== INSTRUCTION ==
The exercise calls for every entry that follows to be repeated exactly.

== EXTRACTED MATERIAL ==
________________
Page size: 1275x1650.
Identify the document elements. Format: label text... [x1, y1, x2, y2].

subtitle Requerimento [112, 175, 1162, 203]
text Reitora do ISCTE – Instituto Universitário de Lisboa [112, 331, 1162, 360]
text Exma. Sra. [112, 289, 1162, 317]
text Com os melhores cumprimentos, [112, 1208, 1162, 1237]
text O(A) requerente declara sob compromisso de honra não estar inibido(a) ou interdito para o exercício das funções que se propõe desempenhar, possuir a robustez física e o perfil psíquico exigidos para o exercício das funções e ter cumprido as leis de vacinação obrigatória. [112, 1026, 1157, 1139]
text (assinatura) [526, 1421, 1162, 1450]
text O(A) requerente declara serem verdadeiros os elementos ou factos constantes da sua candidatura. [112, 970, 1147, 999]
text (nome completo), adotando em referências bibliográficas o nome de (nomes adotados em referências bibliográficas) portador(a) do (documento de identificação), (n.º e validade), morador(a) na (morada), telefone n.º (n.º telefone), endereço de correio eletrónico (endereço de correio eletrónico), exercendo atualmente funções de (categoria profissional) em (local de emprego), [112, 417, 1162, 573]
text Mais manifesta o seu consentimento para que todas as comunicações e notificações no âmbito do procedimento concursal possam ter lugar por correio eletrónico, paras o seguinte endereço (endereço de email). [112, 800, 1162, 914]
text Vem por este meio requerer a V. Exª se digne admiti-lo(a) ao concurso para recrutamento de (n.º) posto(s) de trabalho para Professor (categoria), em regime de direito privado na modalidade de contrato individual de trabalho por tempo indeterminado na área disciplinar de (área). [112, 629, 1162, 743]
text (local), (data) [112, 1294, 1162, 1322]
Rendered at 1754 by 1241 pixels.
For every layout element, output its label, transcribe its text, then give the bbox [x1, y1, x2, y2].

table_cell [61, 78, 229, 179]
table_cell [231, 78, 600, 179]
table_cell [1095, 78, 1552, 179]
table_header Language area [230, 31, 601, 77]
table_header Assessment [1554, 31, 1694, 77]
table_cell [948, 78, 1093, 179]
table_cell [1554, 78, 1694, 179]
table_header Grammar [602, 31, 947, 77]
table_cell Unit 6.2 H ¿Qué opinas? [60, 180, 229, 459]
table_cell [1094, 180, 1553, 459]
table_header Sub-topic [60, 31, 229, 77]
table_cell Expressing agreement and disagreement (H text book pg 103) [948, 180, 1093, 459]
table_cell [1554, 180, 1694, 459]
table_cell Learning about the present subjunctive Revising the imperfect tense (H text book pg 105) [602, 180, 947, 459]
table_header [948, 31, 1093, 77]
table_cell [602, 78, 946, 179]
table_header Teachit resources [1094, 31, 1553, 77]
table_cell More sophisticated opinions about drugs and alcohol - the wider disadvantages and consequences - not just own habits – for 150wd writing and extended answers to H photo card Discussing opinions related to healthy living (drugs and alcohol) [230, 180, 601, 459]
________________
== RESULT OF THE EXERCISE ==
Page size: 1275x1650.
Identify the document elements. Format: label text... [x1, y1, x2, y2].

subtitle Requerimento [112, 175, 1162, 203]
text Reitora do ISCTE – Instituto Universitário de Lisboa [112, 331, 1162, 360]
text Exma. Sra. [112, 289, 1162, 317]
text Com os melhores cumprimentos, [112, 1208, 1162, 1237]
text O(A) requerente declara sob compromisso de honra não estar inibido(a) ou interdito para o exercício das funções que se propõe desempenhar, possuir a robustez física e o perfil psíquico exigidos para o exercício das funções e ter cumprido as leis de vacinação obrigatória. [112, 1026, 1157, 1139]
text (assinatura) [526, 1421, 1162, 1450]
text O(A) requerente declara serem verdadeiros os elementos ou factos constantes da sua candidatura. [112, 970, 1147, 999]
text (nome completo), adotando em referências bibliográficas o nome de (nomes adotados em referências bibliográficas) portador(a) do (documento de identificação), (n.º e validade), morador(a) na (morada), telefone n.º (n.º telefone), endereço de correio eletrónico (endereço de correio eletrónico), exercendo atualmente funções de (categoria profissional) em (local de emprego), [112, 417, 1162, 573]
text Mais manifesta o seu consentimento para que todas as comunicações e notificações no âmbito do procedimento concursal possam ter lugar por correio eletrónico, paras o seguinte endereço (endereço de email). [112, 800, 1162, 914]
text Vem por este meio requerer a V. Exª se digne admiti-lo(a) ao concurso para recrutamento de (n.º) posto(s) de trabalho para Professor (categoria), em regime de direito privado na modalidade de contrato individual de trabalho por tempo indeterminado na área disciplinar de (área). [112, 629, 1162, 743]
text (local), (data) [112, 1294, 1162, 1322]
Rendered at 1754 by 1241 pixels.
For every layout element, output its label, transcribe its text, then give the bbox [x1, y1, x2, y2].

table_cell [61, 78, 229, 179]
table_cell [231, 78, 600, 179]
table_cell [1095, 78, 1552, 179]
table_header Language area [230, 31, 601, 77]
table_header Assessment [1554, 31, 1694, 77]
table_cell [948, 78, 1093, 179]
table_cell [1554, 78, 1694, 179]
table_header Grammar [602, 31, 947, 77]
table_cell Unit 6.2 H ¿Qué opinas? [60, 180, 229, 459]
table_cell [1094, 180, 1553, 459]
table_header Sub-topic [60, 31, 229, 77]
table_cell Expressing agreement and disagreement (H text book pg 103) [948, 180, 1093, 459]
table_cell [1554, 180, 1694, 459]
table_cell Learning about the present subjunctive Revising the imperfect tense (H text book pg 105) [602, 180, 947, 459]
table_header [948, 31, 1093, 77]
table_cell [602, 78, 946, 179]
table_header Teachit resources [1094, 31, 1553, 77]
table_cell More sophisticated opinions about drugs and alcohol - the wider disadvantages and consequences - not just own habits – for 150wd writing and extended answers to H photo card Discussing opinions related to healthy living (drugs and alcohol) [230, 180, 601, 459]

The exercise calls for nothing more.